彼が掲げた政策を見ても、トランプの主張は、安倍や、山谷えり子など、日本会議や、統一教会と、共通点があります。
ジェンダーの問題も、人間らしい権利の問題も、全て規制されています。
旧統一教会関係者がしばしば政治性の強い、生々しい内容を、宗教的メタファーとして語ることが多いのは、政治的表現を使うことのリスクを教祖自身が把握していたかららしいです。
トランプはその、統一教会の集会へも、安倍と同じく、お祝いメッセージを送ったりしています。

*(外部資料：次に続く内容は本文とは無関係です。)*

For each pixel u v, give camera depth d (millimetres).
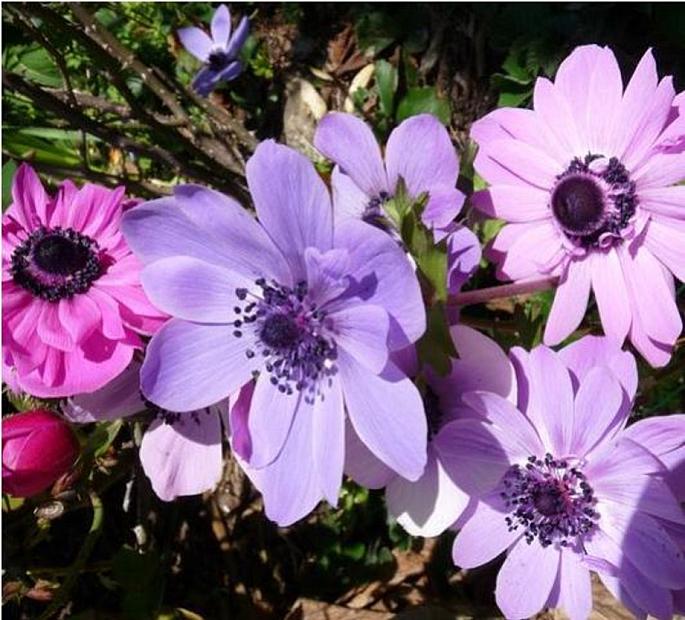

日本の入管なども、ある意味、外人(主に肌の色の問題)には、上から目線。
そして善意ある弁護士に叩かれると、相手を恨む。
この小説の中の、訴務検事の傲慢さにも、人としての、欠陥を感じます。
他者を尊重するということが、この人たちの人生には、きっとなかったのだろうなと。
うまくいかない人生を、他者のせいにして攻撃し、他者の責任にすり替えることで、上から目線で人を見下ろす。
近頃、痩せてきて、真っ赤な顔のボスザルのような形相にどんどんなっていく誰かさん。あるいは、ムーンフェイクの顔で、恐ろしい目つきで睨み付ける、誰かさんみたいです。
ボスザルも、ムーンフェイスも。そして近頃出てきた、マスクだかマイクだか知りませんが、経済の世界を牛耳りたいと思っている誰かさんも。